Social Network Automation refers to tools that are used to semi/automate the process of posting content to social networking and social bookmarking websites. Tools can range from mostly manual and free to semi-automated tools which are either commercial standalone software or paid subscriptions.

==Background==

Social networking sites (ex: Digg, Reddit, Propeller, etc.) run on a cycle of content (stories, pictures, videos) attracting users who interact with the content (voting, commenting) and who are then inspired to provide new content (original or culled from outside sources), thereby attracting more readers, etc., etc. (see Web 2.0)

While much of the content is submitted by so-called-casual users a significant portion of stories are created specifically for social networking sites. These stores are generally submitted to several sites to maximize the return on investment. (Note that the motivation need not be commercial but may be personal or political (see Ron Paul for President)

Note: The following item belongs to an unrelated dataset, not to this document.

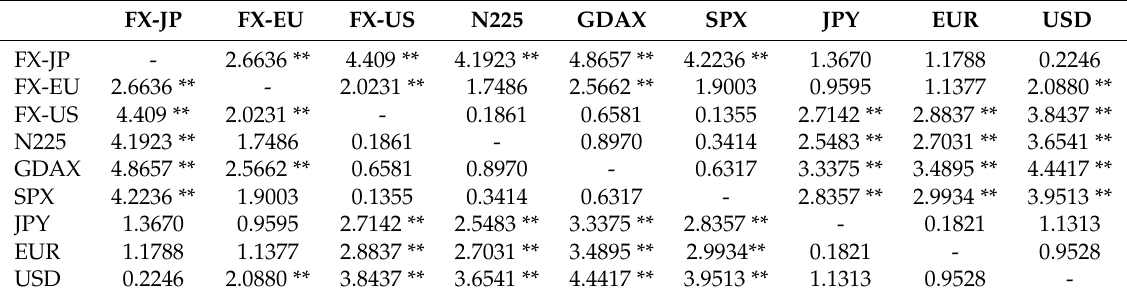
Table 3. Test statistics for common order of integration.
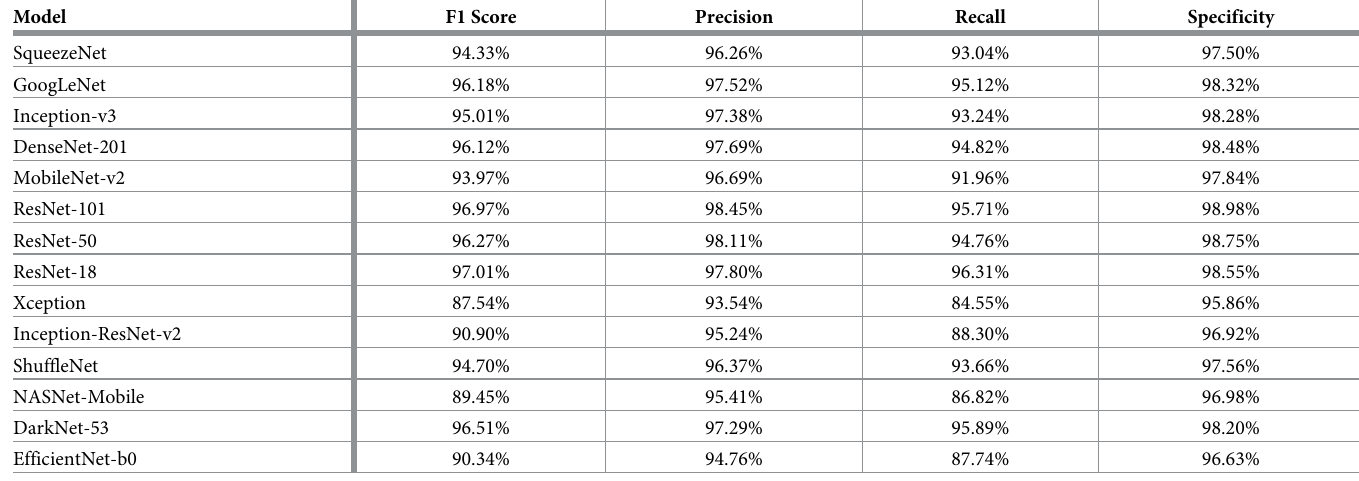
Table 4. The mean overall F1 score, precision, and recall parameters for the 14 deep learning models performing normal vs scoliosis classification.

To aid people submitting stories to multiple social networking and bookmarking sites, a number of tools have been created.

==Mostly-Manual Solutions==

These solutions are characterized by the following common attributes:
- Standalone, web based
- Free
- Direct URL submission
- Significant breadth of sites (20 to 70) supported
- Attractive UI
- Lack of workflow
- Low levels of error reporting

==Semi-Automated Solutions==

These solutions are all commercial software and do not seem to have been reviewed by an independent third party. They seem to all be standalone Windows-only based systems. They all claim to have the following features:
- username/password login
- low number of sites supported (20-30)
- semi/automated site navigation
- historical activity reporting

==Miscellaneous Solutions: Buttons==

Some vendors offer "buttons" that you can place under your blog posts that will automatically start the submission process for your content or which will more easily allow your readers to find and "vote" for your content on that service. As these seem to be less about automation and more about convenience they have been separated from the automation tools. However, there is some overlap, with some automation providers offering buttons.

Many of the social networking sites also offer buttons, the most commonly seen being, of course, Digg's Digg This badge. and OnlyWire's

==Miscellaneous Solutions: Toolbars==

Many social networking sites also offer toolbars (mostly for Mozilla/Firefox and Internet Explorer) which aid in use of the social sites. These toolbars also offer easier submission of articles to and voting on stories. However they seem to be more about convenience than automation, so they are separated as well. One of the best known toolbars is from StumbleUpon.

==Miscellaneous Solutions: Fully Outsourced==

There are a large number of firms offering fully outsourced solutions for posting content to social networking and bookmarking sites. These are traditional consulting engagements and should be evaluated as such.